Our daily work included polemicizing not only against the partisans of MORENA, but also against fake leftists (who even call themselves “communists”) who are instrumental in carrying out the program of collaboration with the bourgeoisie. One of the most influential political forces in Section 22 is the Union of Education Workers (UTE), led by the Stalinists (by definition, defenders of class collaboration with the bourgeoisie) of the Communist Party of Mexico (Marxist-Leninist). The union leadership’s line is almost always a blurred carbon copy of the UTE’s program.

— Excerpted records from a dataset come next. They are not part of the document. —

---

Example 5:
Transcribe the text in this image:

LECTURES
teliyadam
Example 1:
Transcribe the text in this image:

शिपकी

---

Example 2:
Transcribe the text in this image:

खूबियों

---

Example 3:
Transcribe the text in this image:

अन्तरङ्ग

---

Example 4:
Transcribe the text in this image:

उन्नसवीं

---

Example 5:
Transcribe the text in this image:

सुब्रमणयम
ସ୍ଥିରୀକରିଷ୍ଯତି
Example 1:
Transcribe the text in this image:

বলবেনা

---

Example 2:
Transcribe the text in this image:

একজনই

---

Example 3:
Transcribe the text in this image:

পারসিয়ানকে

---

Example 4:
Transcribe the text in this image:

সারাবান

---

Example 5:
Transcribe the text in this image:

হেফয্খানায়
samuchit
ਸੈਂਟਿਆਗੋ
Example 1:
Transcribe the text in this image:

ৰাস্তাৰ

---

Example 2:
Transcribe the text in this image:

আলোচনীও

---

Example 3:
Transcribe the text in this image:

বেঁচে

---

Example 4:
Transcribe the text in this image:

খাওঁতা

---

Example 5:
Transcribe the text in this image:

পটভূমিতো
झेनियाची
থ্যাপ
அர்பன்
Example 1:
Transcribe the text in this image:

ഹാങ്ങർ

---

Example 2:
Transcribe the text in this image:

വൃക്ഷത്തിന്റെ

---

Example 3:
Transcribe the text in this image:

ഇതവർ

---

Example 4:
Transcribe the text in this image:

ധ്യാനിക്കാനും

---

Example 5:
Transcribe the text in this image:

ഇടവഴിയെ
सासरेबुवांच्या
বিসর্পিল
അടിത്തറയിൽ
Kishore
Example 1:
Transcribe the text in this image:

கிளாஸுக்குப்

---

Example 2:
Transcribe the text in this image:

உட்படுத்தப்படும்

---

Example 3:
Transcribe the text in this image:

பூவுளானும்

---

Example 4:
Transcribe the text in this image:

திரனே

The truth is that the teachers struggle, along with that of the oil workers, miners, steel workers and other trades still under the iron heel of corporatism, as well as the auto workers, telephone workers (now facing a union-busting drive) and all the oppressed, if they are to be victorious, cry out for the forging of an authentic communist vanguard, the nucleus of a workers party armed with a program of internationalist struggle against imperialism, and not another version of bourgeois or petty-bourgeois nationalism that has failed time and again since the failed Mexican Revolution of 1910-17.

To defeat the attack against the teachers, and not simply to trade blows, it is necessary to field a powerful proletarian counteroffensive. The attacks on education and health care, elementary democratic rights, have been sponsored and implemented by the entire Mexican bourgeoisie, the ever-obedient lackeys of the imperialist financial institutions like the International Monetary Fund, World Bank and the Organization for Economic Cooperation and Development. This shows the impossibility of guaranteeing a free, high quality education to the whole population within the framework of the rotting capitalist system of our epoch. The workers can – and must – defeat the exploiters.

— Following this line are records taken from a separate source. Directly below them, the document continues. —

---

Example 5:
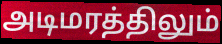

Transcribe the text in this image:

அடிமரத்திலும்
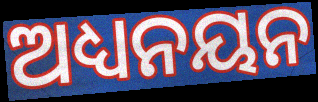
ଅଧ୍ୟନୟନ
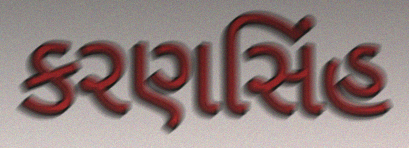
કરણસિંહ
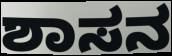
ಶಾಸನ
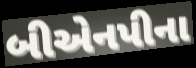
બીએનપીના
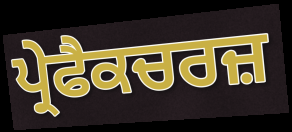
ਪ੍ਰੇਫੈਕਚਰਜ਼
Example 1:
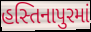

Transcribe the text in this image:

હસ્તિનાપુરમાં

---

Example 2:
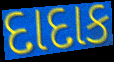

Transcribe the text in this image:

દાદાક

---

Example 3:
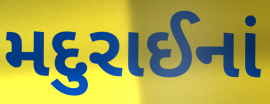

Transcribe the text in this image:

મદુરાઈનાં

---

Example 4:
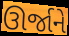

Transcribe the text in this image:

ઊર્જાને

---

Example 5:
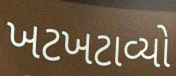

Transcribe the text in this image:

ખટખટાવ્યો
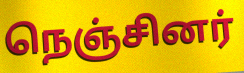
நெஞ்சினர்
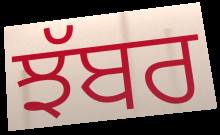
ਝੱਬਰ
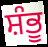
ਸ਼ੰਭੂ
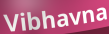
Vibhavna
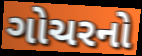
ગોચરનો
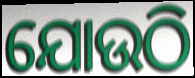
ଯୋଉଠି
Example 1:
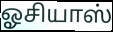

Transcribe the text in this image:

ஓசியாஸ்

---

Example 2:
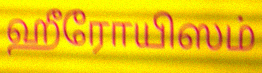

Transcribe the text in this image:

ஹீரோயிஸம்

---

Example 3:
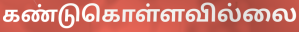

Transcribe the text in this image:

கண்டுகொள்ளவில்லை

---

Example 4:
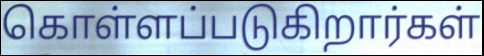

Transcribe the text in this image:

கொள்ளப்படுகிறார்கள்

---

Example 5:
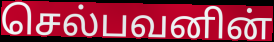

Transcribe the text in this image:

செல்பவனின்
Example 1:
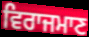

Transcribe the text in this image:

ਵਿਰਾਜਮਾਣ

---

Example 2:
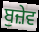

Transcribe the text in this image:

ਬੁਜ਼ੇਵ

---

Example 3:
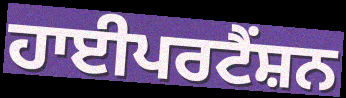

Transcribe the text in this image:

ਹਾਈਪਰਟੈਂਸ਼ਨ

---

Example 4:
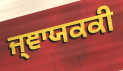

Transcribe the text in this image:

ਜ੍ਞਾਯਕਕੀ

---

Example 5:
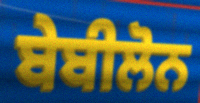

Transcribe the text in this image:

ਬੇਬੀਲੋਨ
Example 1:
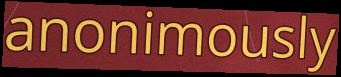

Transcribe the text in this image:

anonimously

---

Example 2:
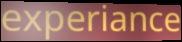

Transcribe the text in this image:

experiance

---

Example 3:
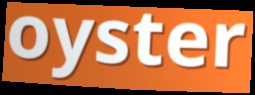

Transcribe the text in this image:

oyster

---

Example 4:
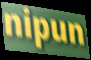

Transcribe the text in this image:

nipun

This makes indispensable the theory and program of permanent revolution, formulated and advocated by Leon Trotsky, and confirmed by the Russian Revolution of 1917: in this epoch of decaying imperialism, only the struggle for workers power, for a workers and peasants government, can achieve the most elementary democratic gains, as part of an international socialist revolution. Only a Leninist and Trotskyist revolutionary workers party, a section of a reforged Fourth International, will be capable of leading the workers struggles to victory, extending the revolution to the south and the north, into the very heart of the imperialist beast.

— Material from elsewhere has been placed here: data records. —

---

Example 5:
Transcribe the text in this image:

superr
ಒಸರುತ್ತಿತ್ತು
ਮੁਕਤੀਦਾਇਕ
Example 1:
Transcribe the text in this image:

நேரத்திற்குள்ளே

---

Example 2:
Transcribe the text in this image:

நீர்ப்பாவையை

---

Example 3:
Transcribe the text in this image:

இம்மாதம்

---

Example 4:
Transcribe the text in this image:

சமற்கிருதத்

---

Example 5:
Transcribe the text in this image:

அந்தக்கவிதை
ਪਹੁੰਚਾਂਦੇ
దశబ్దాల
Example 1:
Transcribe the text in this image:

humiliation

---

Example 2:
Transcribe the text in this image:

The courageous teachers who have fought with determination for years and decades – and who continue to do so today – deserve a leadership with a program to win. ■


  1. 1. See “Mexican Teachers Strike Braves Murderous Repression ,” The Internationalist No. 43, May-June 2016.
  2. 2. See “Life and Death Struggle for Independent Unions in Mexico,” The Internationalist No. 30 (November-December 2009).
  3. 3. Charro = cowboy. At the beginning of the Cold War, in 1946-48, the Mexican government completed the state takeover of the unions, expelling the “reds” from union leadership positions (jailing many for years), seizing union offices at gunpoint and firing hundreds of union militants. Henceforth, union leaders were directly appointed by the government. The emblematic figure for this corporatist takeover was Jesús de León, who was installed at the head of the railroad workers union and who liked to dress up in Mexican cowboy (charros) outfits with big sombreros and silver decorations. Thereafter the corrupt leaders of these state-controlled corporatist labor organizations, whose task is to prevent the rise of genuine workers unions, were known as “charros.”
  4. 4. See “The Mexican Steel Workers Strike and the Struggle Against Corporatism,” The Internationalist No. 47 (March-April 2017).
  5. 5. See “Mexican Teachers Strike Braves Murderous Repression.”